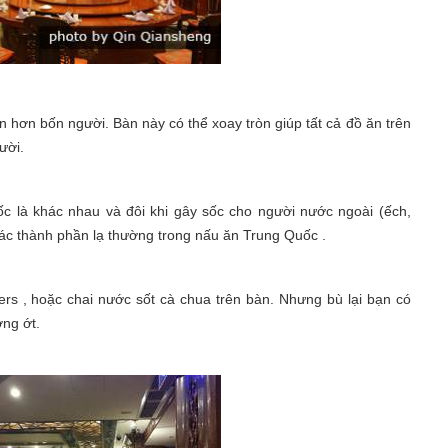
 hơn bốn người. Bàn này có thể xoay tròn giúp tất cả đồ ăn trên
ười.
 là khác nhau và đôi khi gây sốc cho người nước ngoài (ếch,
em các thành phần lạ thường trong nấu ăn Trung Quốc .
rs , hoặc chai nước sốt cà chua trên bàn. Nhưng bù lại bạn có
ơng ớt.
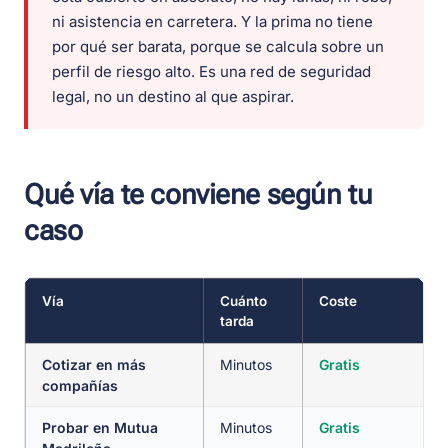
ni asistencia en carretera. Y la prima no tiene
por qué ser barata, porque se calcula sobre un
perfil de riesgo alto. Es una red de seguridad
legal, no un destino al que aspirar.
Qué vía te conviene según tu
caso
Vía
Cuánto
Coste
tarda
Cotizar en más
Minutos
Gratis
compañías
Probar en Mutua
Minutos
Gratis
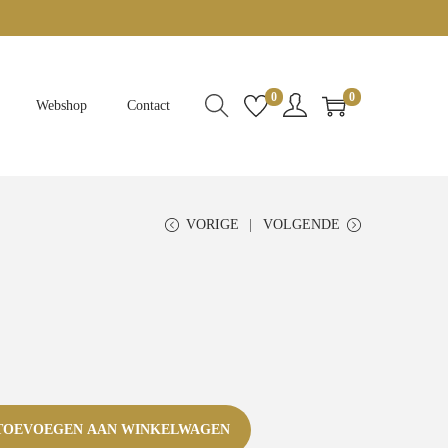
0
0
Webshop
Contact
VORIGE
VOLGENDE
TOEVOEGEN AAN WINKELWAGEN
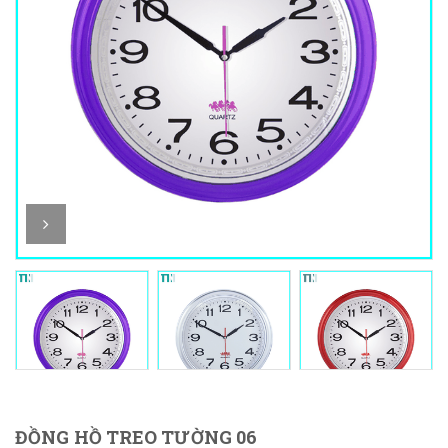
ĐỒNG HỒ TREO TƯỜNG 06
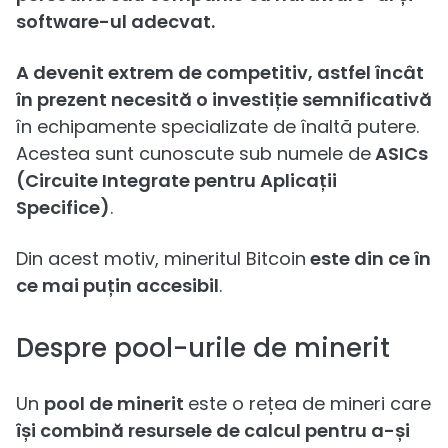
software-ul adecvat.
A devenit extrem de competitiv, astfel încât
în prezent necesită o investiție semnificativă
în echipamente specializate de înaltă putere.
Acestea sunt cunoscute sub numele de
ASICs
(Circuite Integrate pentru Aplicații
Specifice)
.
Din acest motiv, mineritul Bitcoin
este din ce în
ce mai
puțin
accesibil
.
Despre pool-urile de minerit
Un
pool de minerit
este o rețea de mineri care
își combină resursele de calcul pentru a-și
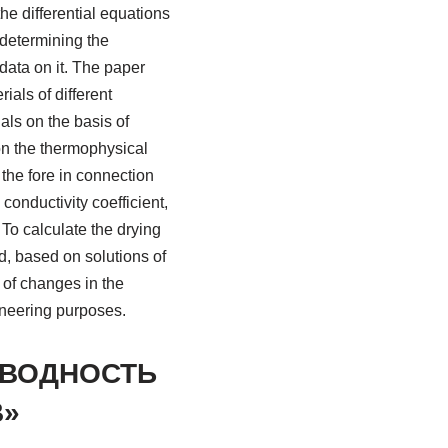
he differential equations
 determining the
 data on it. The paper
ials of different
ials on the basis of
on the thermophysical
 the fore in connection
conductivity coefficient,
To calculate the drying
d, based on solutions of
 of changes in the
ineering purposes.
РОВОДНОСТЬ
В»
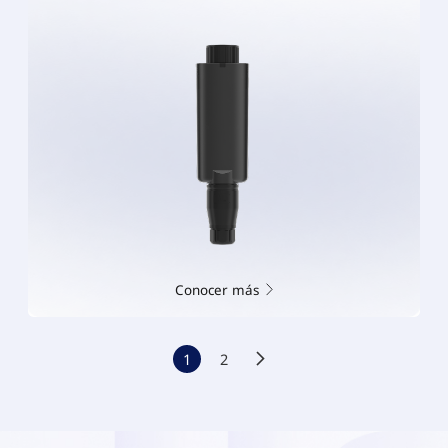
Conocer más
1
2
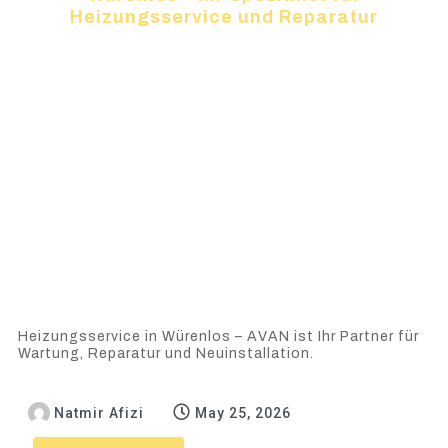
Heizungsservice und Reparatur
Heizungsservice in Würenlos – AVAN ist Ihr Partner für
Wartung, Reparatur und Neuinstallation.
Natmir Afizi
May 25, 2026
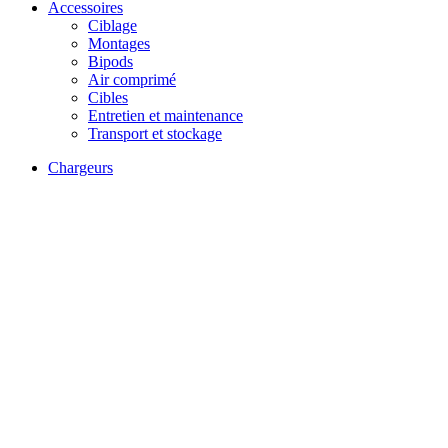
Accessoires
Ciblage
Montages
Bipods
Air comprimé
Cibles
Entretien et maintenance
Transport et stockage
Chargeurs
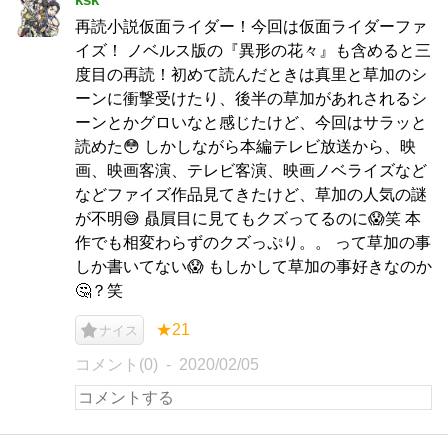
再読小説仮面ライダー！今回は仮面ライダーファ
イズ！ ノベルス版の『異形の花々』も含めると三
度目の再読！初めて読んだときは真里と草加のシ
ーンに衝撃受けたり、後半の草加があれされるシ
ーンとかグロいなと感じたけど、今回はサラッと
読めた😳 しかしながら本編テレビ放送から、映
画、映画客演、テレビ客演、映画ノベライズなど
などファイズ作品見てきたけど、草加の人気の謎
が不明😅 贔屓目に見てもクズってるのに😱笑 本
作でも相変わらずのクズっぷり。。 って草加の事
しか書いてない😱 もしかして草加の事好きなのか
🤔？笑
★21
ナイス
コメント(0)
2020/02/05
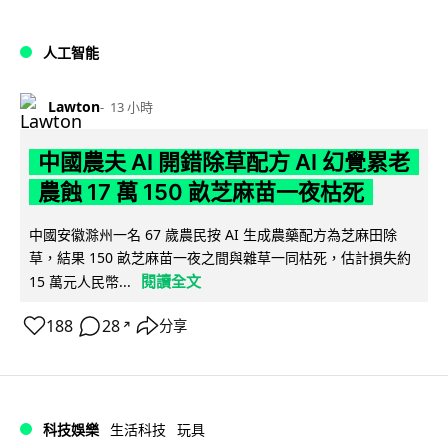
人工智能
Lawton
13 小時
中國農夫 AI 開錯除草配方 AI 幻覺累老
農蝕 17 萬 150 畝芝麻苗一夜枯死
中國安徽滁州一名 67 歲農民按 AI 生成農藥配方為芝麻田除
草，結果 150 畝芝麻苗一夜之間與雜草一同枯死，估計損失約
閱讀全文
15 萬元人民幣...
188
28
分享
↗
科技娛樂
生活科技
玩具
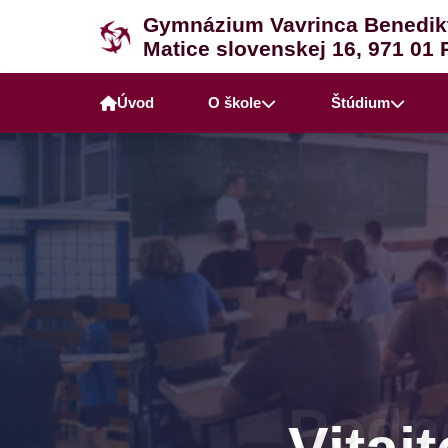
Gymnázium Vavrinca Benedik
Matice slovenskej 16, 971 01 
Úvod
O škole
Štúdium
Podpo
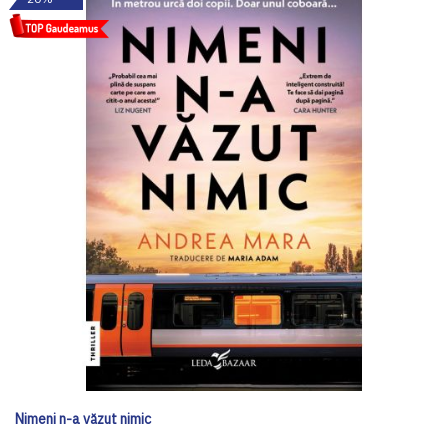
Nimeni n-a văzut nimic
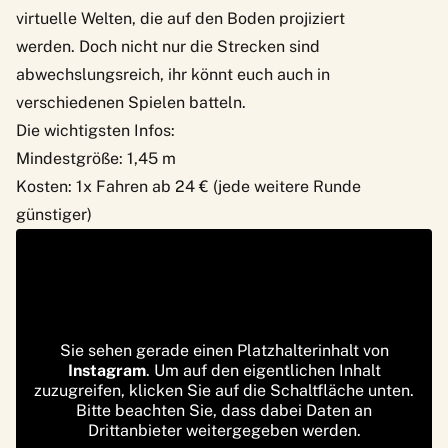
virtuelle Welten, die auf den Boden projiziert
werden. Doch nicht nur die Strecken sind
abwechslungsreich, ihr könnt euch auch in
verschiedenen Spielen batteln.
Die wichtigsten Infos:
Mindestgröße: 1,45 m
Kosten: 1x Fahren ab 24 € (jede weitere Runde
günstiger)
Sie sehen gerade einen Platzhalterinhalt von
Instagram
. Um auf den eigentlichen Inhalt
zuzugreifen, klicken Sie auf die Schaltfläche unten.
Bitte beachten Sie, dass dabei Daten an
Drittanbieter weitergegeben werden.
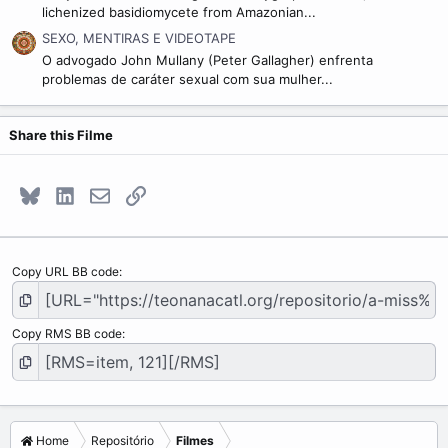
lichenized basidiomycete from Amazonian...
SEXO, MENTIRAS E VIDEOTAPE
O advogado John Mullany (Peter Gallagher) enfrenta
problemas de caráter sexual com sua mulher...
Share this Filme
Bluesky
LinkedIn
E-mail
Link
Copy URL BB code
Copy RMS BB code
Home
Repositório
Filmes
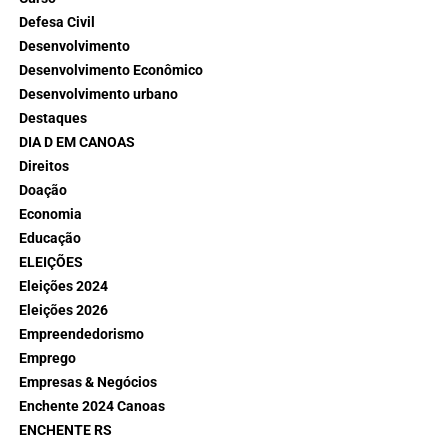
Defesa Civil
Desenvolvimento
Desenvolvimento Econômico
Desenvolvimento urbano
Destaques
DIA D EM CANOAS
Direitos
Doação
Economia
Educação
ELEIÇÕES
Eleições 2024
Eleições 2026
Empreendedorismo
Emprego
Empresas & Negócios
Enchente 2024 Canoas
ENCHENTE RS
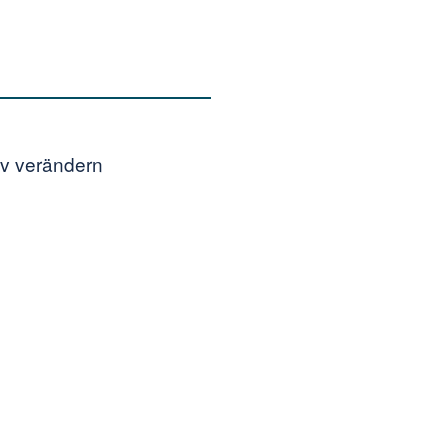
iv verändern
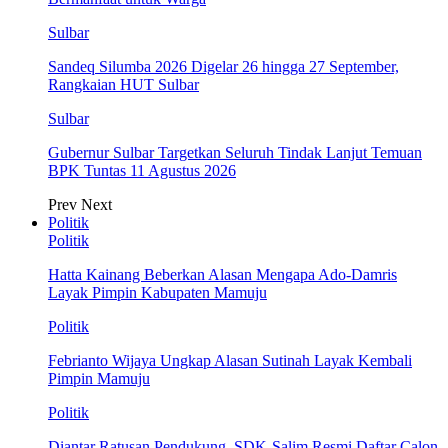
Sulbar
Sandeq Silumba 2026 Digelar 26 hingga 27 September,
Rangkaian HUT Sulbar
Sulbar
Gubernur Sulbar Targetkan Seluruh Tindak Lanjut Temuan
BPK Tuntas 11 Agustus 2026
Prev
Next
Politik
Politik
Hatta Kainang Beberkan Alasan Mengapa Ado-Damris
Layak Pimpin Kabupaten Mamuju
Politik
Febrianto Wijaya Ungkap Alasan Sutinah Layak Kembali
Pimpin Mamuju
Politik
Diantar Ratusan Pendukung, SDK-Salim Resmi Daftar Calon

◆ ◆ ◆ ◆

TASK REQUIREMENTS – Produce the material above again in full, with identical lines and no pictures.

RESULT OF THE EXERCISE –
 hơn bốn người. Bàn này có thể xoay tròn giúp tất cả đồ ăn trên
ười.
 là khác nhau và đôi khi gây sốc cho người nước ngoài (ếch,
em các thành phần lạ thường trong nấu ăn Trung Quốc .
rs , hoặc chai nước sốt cà chua trên bàn. Nhưng bù lại bạn có
ơng ớt.
ni asistencia en carretera. Y la prima no tiene
por qué ser barata, porque se calcula sobre un
perfil de riesgo alto. Es una red de seguridad
legal, no un destino al que aspirar.
Qué vía te conviene según tu
caso
Vía
Cuánto
Coste
tarda
Cotizar en más
Minutos
Gratis
compañías
Probar en Mutua
Minutos
Gratis
0
0
Webshop
Contact
VORIGE
VOLGENDE
TOEVOEGEN AAN WINKELWAGEN
ĐỒNG HỒ TREO TƯỜNG 06
software-ul adecvat.
A devenit extrem de competitiv, astfel încât
în prezent necesită o investiție semnificativă
în echipamente specializate de înaltă putere.
Acestea sunt cunoscute sub numele de
ASICs
(Circuite Integrate pentru Aplicații
Specifice)
.
Din acest motiv, mineritul Bitcoin
este din ce în
ce mai
puțin
accesibil
.
Despre pool-urile de minerit
Un
pool de minerit
este o rețea de mineri care
își combină resursele de calcul pentru a-și
he differential equations
 determining the
 data on it. The paper
ials of different
ials on the basis of
on the thermophysical
 the fore in connection
conductivity coefficient,
To calculate the drying
d, based on solutions of
 of changes in the
ineering purposes.
РОВОДНОСТЬ
В»
Conocer más
1
2
Heizungsservice und Reparatur
Heizungsservice in Würenlos – AVAN ist Ihr Partner für
Wartung, Reparatur und Neuinstallation.
Natmir Afizi
May 25, 2026
Accessoires
Ciblage
Montages
Bipods
Air comprimé
Cibles
Entretien et maintenance
Transport et stockage
Chargeurs
再読小説仮面ライダー！今回は仮面ライダーファ
イズ！ ノベルス版の『異形の花々』も含めると三
度目の再読！初めて読んだときは真里と草加のシ
ーンに衝撃受けたり、後半の草加があれされるシ
ーンとかグロいなと感じたけど、今回はサラッと
読めた😳 しかしながら本編テレビ放送から、映
画、映画客演、テレビ客演、映画ノベライズなど
などファイズ作品見てきたけど、草加の人気の謎
が不明😅 贔屓目に見てもクズってるのに😱笑 本
作でも相変わらずのクズっぷり。。 って草加の事
しか書いてない😱 もしかして草加の事好きなのか
🤔？笑
★21
ナイス
コメント(0)
2020/02/05
人工智能
Lawton
13 小時
中國農夫 AI 開錯除草配方 AI 幻覺累老
農蝕 17 萬 150 畝芝麻苗一夜枯死
中國安徽滁州一名 67 歲農民按 AI 生成農藥配方為芝麻田除
草，結果 150 畝芝麻苗一夜之間與雜草一同枯死，估計損失約
閱讀全文
15 萬元人民幣...
188
28
分享
↗
科技娛樂
生活科技
玩具
Gymnázium Vavrinca Benedik
Matice slovenskej 16, 971 01 
Úvod
O škole
Štúdium
Podpo
Nimeni n-a văzut nimic
virtuelle Welten, die auf den Boden projiziert
werden. Doch nicht nur die Strecken sind
abwechslungsreich, ihr könnt euch auch in
verschiedenen Spielen batteln.
Die wichtigsten Infos:
Mindestgröße: 1,45 m
Kosten: 1x Fahren ab 24 € (jede weitere Runde
günstiger)
Sie sehen gerade einen Platzhalterinhalt von
Instagram
. Um auf den eigentlichen Inhalt
zuzugreifen, klicken Sie auf die Schaltfläche unten.
Bitte beachten Sie, dass dabei Daten an
Drittanbieter weitergegeben werden.
lichenized basidiomycete from Amazonian...
SEXO, MENTIRAS E VIDEOTAPE
O advogado John Mullany (Peter Gallagher) enfrenta
problemas de caráter sexual com sua mulher...
Share this Filme
Bluesky
LinkedIn
E-mail
Link
Copy URL BB code
Copy RMS BB code
Home
Repositório
Filmes
Defesa Civil
Desenvolvimento
Desenvolvimento Econômico
Desenvolvimento urbano
Destaques
DIA D EM CANOAS
Direitos
Doação
Economia
Educação
ELEIÇÕES
Eleições 2024
Eleições 2026
Empreendedorismo
Emprego
Empresas & Negócios
Enchente 2024 Canoas
ENCHENTE RS
iv verändern
Sulbar
Sandeq Silumba 2026 Digelar 26 hingga 27 September,
Rangkaian HUT Sulbar
Sulbar
Gubernur Sulbar Targetkan Seluruh Tindak Lanjut Temuan
BPK Tuntas 11 Agustus 2026
Prev
Next
Politik
Politik
Hatta Kainang Beberkan Alasan Mengapa Ado-Damris
Layak Pimpin Kabupaten Mamuju
Politik
Febrianto Wijaya Ungkap Alasan Sutinah Layak Kembali
Pimpin Mamuju
Politik
Diantar Ratusan Pendukung, SDK-Salim Resmi Daftar Calon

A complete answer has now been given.